Prozess um Morde an Patienten: Ein Lügner als wichtigster Zeuge
Im Prozess gegen seine Ex-Vorgesetzten sagt Niels Högel aus. Sie sollen Mitschuld an den Morden an 85 Patienten tragen, für die er verurteilt wurde.
![Der Gerichtssaal in der Weser-Ems-Halle, im Vordergrund das Zeugen-Pult Der Gerichtssaal in der Weser-Ems-Halle, im Vordergrund das Zeugen-Pult](https://taz.de/picture/5424336/14/hoegel-dpa-1.jpeg)
Nun ist Högel Zeuge in einer Hauptverhandlung, in der sieben Beschäftigte beider Krankenhäuser der Beihilfe zum Totschlag angeklagt sind. Die Staatsanwaltschaft wirft ihnen vor, sie hätten acht Morde Högels „mit an Sicherheit grenzender Wahrscheinlichkeit“ verhindern können – wenn sie ihrem Kenntnisstand über das Tun des Pflegers entsprechend gehandelt hätten.
Högel, der Patientenmörder; Högel, der Lügner aber auch, und das ist die fragile Stelle dieser Hauptverhandlung. Im Prozess 2019 hatte ihm der Berliner Rechtspsychologe Max Steller hohe Lügenkompetenz unterstellt und ihn als ausgeprägten Narzissten beschrieben.

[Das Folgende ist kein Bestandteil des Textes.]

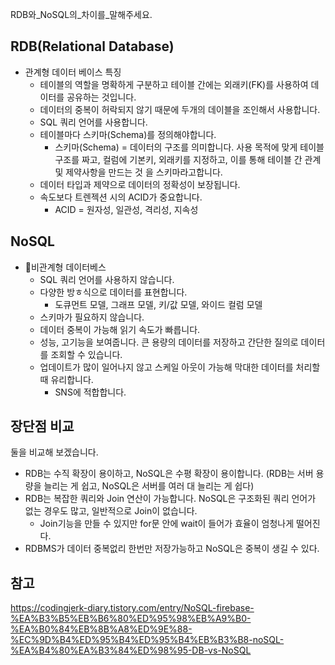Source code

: RDB와_NoSQL의_차이를_말해주세요.

## RDB(Relational Database)
- 관계형 데이터 베이스 특징
  - 테이블의 역할을 명확하게 구분하고 테이블 간에는 외래키(FK)를 사용하여 데이터를 공유하는 것입니다.
  - 데이터의 중복이 허락되지 않기 때문에 두개의 데이블을 조인해서 사용합니다.
  - SQL 쿼리 언어를 사용합니다.
  - 테이블마다 스키마(Schema)를 정의해야합니다.
    - 스키마(Schema) = 데이터의 구조를 의미합니다. 사용 목적에 맞게 테이블 구조를 짜고, 컬럼에 기본키, 외래키를 지정하고, 이를 통해 테이블 간 관계 및 제약사항을 만드는 것 을 스키마라고합니다.
  - 데이터 타입과 제약으로 데이터의 정확성이 보장됩니다.
  - 속도보다 트렌젝션 시의 ACID가 중요합니다.
    - ACID = 원자성, 일관성, 격리성, 지속성

## NoSQL
- 비관계형 데이터베스
  - SQL 쿼리 언어를 사용하지 않습니다.
  - 다양한 방ㅎ식으로 데이터를 표현합니다.
    - 도큐먼트 모델, 그래프 모델, 키/값 모델, 와이드 컬럼 모델
  - 스키마가 필요하지 않습니다.
  - 데이터 중복이 가능해 읽기 속도가 빠릅니다.
  - 성능, 고기능을 보여줍니다. 큰 용량의 데이터를 저장하고 간단한 질의로 데이터를 조회할 수 있습니다.
  - 업데이트가 많이 일어나지 않고 스케일 아웃이 가능해 막대한 데이터를 처리할 때 유리합니다.
    - SNS에 적합합니다.

## 장단점 비교
둘을 비교해 보겠습니다.
- RDB는 수직 확장이 용이하고, NoSQL은 수평 확장이 용이합니다. (RDB는 서버 용량을 늘리는 게 쉽고, NoSQL은 서버를 여러 대 늘리는 게 쉽다)
- RDB는 복잡한 쿼리와 Join 연산이 가능합니다. NoSQL은 구조화된 쿼리 언어가 없는 경우도 많고, 일반적으로 Join이 없습니다.
  - Join기능을 만들 수 있지만 for문 안에 wait이 들어가 효율이 엄청나게 떨어진다.
- RDBMS가 데이터 중복없리 한번만 저장가능하고 NoSQL은 중복이 생길 수 있다.
  
## 참고
https://codingjerk-diary.tistory.com/entry/NoSQL-firebase-%EA%B3%B5%EB%B6%80%ED%95%98%EB%A9%B0-%EA%B0%84%EB%8B%A8%ED%9E%88-%EC%9D%B4%ED%95%B4%ED%95%B4%EB%B3%B8-noSQL-%EA%B4%80%EA%B3%84%ED%98%95-DB-vs-NoSQL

Die 5. Große Strafkammer operiert auf einem schmalen Grat, denn zur Lüge wird Högel in diesem Prozess Gelegenheit haben. Seine Vernehmung begann am 1. März und wird sich hinziehen. Und wenn er bei einer Lüge ertappt wird? Viel kann er nicht verlieren.

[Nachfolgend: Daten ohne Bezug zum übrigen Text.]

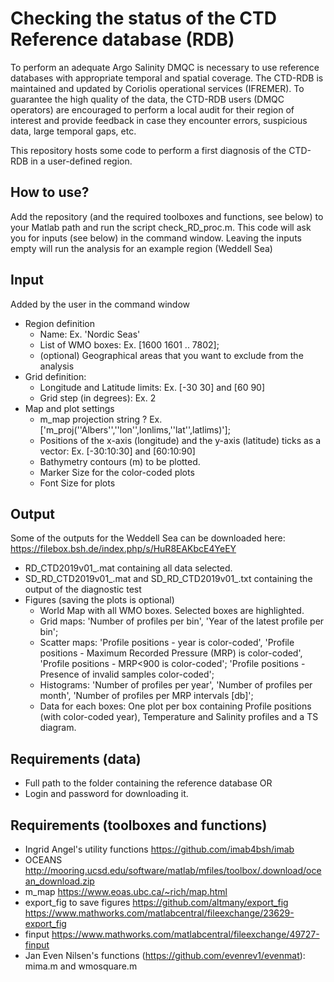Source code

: # Checking the status of the CTD Reference database (RDB)

To perform an adequate Argo Salinity DMQC is necessary to use reference databases with appropriate temporal and spatial coverage. The CTD-RDB is maintained and updated by Coriolis operational services (IFREMER). To guarantee the high quality of the data, the CTD-RDB users (DMQC operators)
are encouraged to perform a local audit for their region of interest and provide feedback in case they encounter errors, suspicious data, large temporal gaps, etc.

This repository hosts some code to perform a first diagnosis of the CTD-RDB in a user-defined region.

## How to use?
Add the repository (and the required toolboxes and functions, see below) to your Matlab path and run the script check_RD_proc.m.
This code will ask you for inputs (see below) in the command window.
Leaving the inputs empty will run the analysis for an example region (Weddell Sea)

## Input
Added by the user in the command window

- Region definition
  - Name: Ex. 'Nordic Seas'
  - List of WMO boxes: Ex. [1600 1601 .. 7802];
  - (optional) Geographical areas that you want to exclude from the analysis
- Grid definition:
  - Longitude and Latitude limits: Ex. [-30 30] and [60 90]
  - Grid step (in degrees): Ex. 2
- Map and plot settings
  - m_map projection string ? Ex. ['m_proj(''Albers'',''lon'',lonlims,''lat'',latlims)'];
  - Positions of the x-axis (longitude) and the y-axis (latitude) ticks as a vector: Ex. [-30:10:30] and [60:10:90]
  - Bathymetry contours (m) to be plotted.
  - Marker Size for the color-coded plots
  - Font Size for plots

## Output
Some of the outputs for the Weddell Sea can be downloaded here: https://filebox.bsh.de/index.php/s/HuR8EAKbcE4YeEY

  - RD_CTD2019v01_<region name>.mat containing all data selected.
  - SD_RD_CTD2019v01_<region name>.mat and SD_RD_CTD2019v01_<region name>.txt
    containing the output of the diagnostic test
  - Figures (saving the plots is optional)
    - World Map with all WMO boxes. Selected boxes are highlighted.
    - Grid maps: 'Number of profiles per bin', 'Year of the latest profile per bin';
    - Scatter maps: 'Profile positions - year is color-coded',
     'Profile positions - Maximum Recorded Pressure (MRP) is color-coded',
     'Profile positions - MRP<900 is color-coded';
     'Profile positions - Presence of invalid samples color-coded';
    - Histograms: 'Number of profiles per year', 'Number of profiles per month',
      'Number of profiles per MRP intervals [db]';
    - Data for each boxes: One plot per box containing Profile positions (with
      color-coded year), Temperature and Salinity profiles and a TS diagram.

## Requirements (data)
- Full path to the folder containing the reference database OR
- Login and password for downloading it.

## Requirements (toolboxes and functions)

- Ingrid Angel's utility functions
  https://github.com/imab4bsh/imab
- OCEANS
	http://mooring.ucsd.edu/software/matlab/mfiles/toolbox/.download/ocean_download.zip
- m_map
	https://www.eoas.ubc.ca/~rich/map.html
- export_fig to save figures
	https://github.com/altmany/export_fig
	https://www.mathworks.com/matlabcentral/fileexchange/23629-export_fig
- finput
	https://www.mathworks.com/matlabcentral/fileexchange/49727-finput
- Jan Even Nilsen's functions (https://github.com/evenrev1/evenmat): mima.m and wmosquare.m
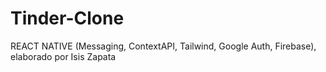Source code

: # Tinder-Clone
REACT NATIVE (Messaging, ContextAPI, Tailwind, Google Auth, Firebase), elaborado por Isis Zapata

Högel mal wieder im Mittelpunkt
Die Bühne dieser Hauptverhandlung bietet ihm auch erneut Gelegenheit, seiner narzisstischen Lust nachzugehen: Wieder dieser Saal in der Weser-Ems-Halle, wie beim Prozess 2019; jetzt aber sieben Angeklagte, die Kammer, die Staatsanwaltschaft, 18 Strafverteidiger und Strafverteidigerinnen, Journalisten, Zuschauer und er, dieser große, schwere Mann im Mittelpunkt, dunkelblauer Pullover, hoher, weißer Hemdkragen, die Haare seitlich kurz geschoren, das Haupthaar wildbewegt.

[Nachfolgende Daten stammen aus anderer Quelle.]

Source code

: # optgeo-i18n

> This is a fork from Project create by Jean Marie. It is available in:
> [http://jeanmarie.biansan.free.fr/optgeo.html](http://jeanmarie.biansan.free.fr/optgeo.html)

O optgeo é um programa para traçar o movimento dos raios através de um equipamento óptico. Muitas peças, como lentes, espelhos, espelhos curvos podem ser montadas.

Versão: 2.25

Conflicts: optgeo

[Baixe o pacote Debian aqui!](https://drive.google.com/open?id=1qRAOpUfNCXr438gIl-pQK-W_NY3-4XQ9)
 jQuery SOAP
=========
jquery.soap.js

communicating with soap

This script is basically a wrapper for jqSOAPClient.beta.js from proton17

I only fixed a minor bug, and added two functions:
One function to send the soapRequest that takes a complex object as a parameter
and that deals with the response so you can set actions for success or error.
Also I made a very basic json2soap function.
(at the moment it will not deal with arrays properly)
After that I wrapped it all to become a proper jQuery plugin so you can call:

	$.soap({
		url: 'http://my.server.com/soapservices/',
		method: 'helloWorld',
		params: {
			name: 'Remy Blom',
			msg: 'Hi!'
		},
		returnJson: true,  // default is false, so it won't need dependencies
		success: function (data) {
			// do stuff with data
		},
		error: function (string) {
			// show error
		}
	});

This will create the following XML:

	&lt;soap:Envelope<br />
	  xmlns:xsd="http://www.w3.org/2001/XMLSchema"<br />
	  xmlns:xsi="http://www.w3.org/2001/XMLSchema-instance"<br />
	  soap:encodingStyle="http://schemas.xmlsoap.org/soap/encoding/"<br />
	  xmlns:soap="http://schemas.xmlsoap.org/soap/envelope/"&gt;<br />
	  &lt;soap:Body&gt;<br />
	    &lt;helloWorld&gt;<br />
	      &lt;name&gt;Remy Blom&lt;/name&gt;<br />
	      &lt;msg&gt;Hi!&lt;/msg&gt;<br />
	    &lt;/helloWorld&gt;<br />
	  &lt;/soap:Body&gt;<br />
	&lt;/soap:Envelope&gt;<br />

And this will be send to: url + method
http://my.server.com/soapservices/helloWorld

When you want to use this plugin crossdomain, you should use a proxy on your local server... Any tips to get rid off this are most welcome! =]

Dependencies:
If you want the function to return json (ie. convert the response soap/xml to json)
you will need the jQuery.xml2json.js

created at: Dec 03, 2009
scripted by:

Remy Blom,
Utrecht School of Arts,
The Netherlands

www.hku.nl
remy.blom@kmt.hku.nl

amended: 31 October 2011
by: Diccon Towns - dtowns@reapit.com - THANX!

Der wichtigste Zeuge. Aber die Wahrheit, nichts als die Wahrheit? Max Steller, der auch diesmal als Gutachter zugegen ist, stellt bald eine Frage, die die Glaubwürdigkeit des Zeugen erschüttert
Högel hat da schon eine Weile erzählt – wie er Krankenpfleger wurde, ein Beruf, den schon seine Großmutter, sein Vater, sein Opa ausübten; wie er die Zusatzausbildung zum Rettungssanitäter machte, wie er vom Willehad-Krankenhaus in Wilhelmshaven nach Oldenburg ans Klinikum wechselte; wie er in eine Krise geriet, eine Trennung erlitt, die ihn einsam werden ließ; wie er ein Pflegerteam erlebte, das er bewunderte; wie er dazugehören wollte und merkte, dass er durch Leistung Anerkennung bekommt. Da habe es leider angefangen, weshalb er schließlich vor Gericht kam.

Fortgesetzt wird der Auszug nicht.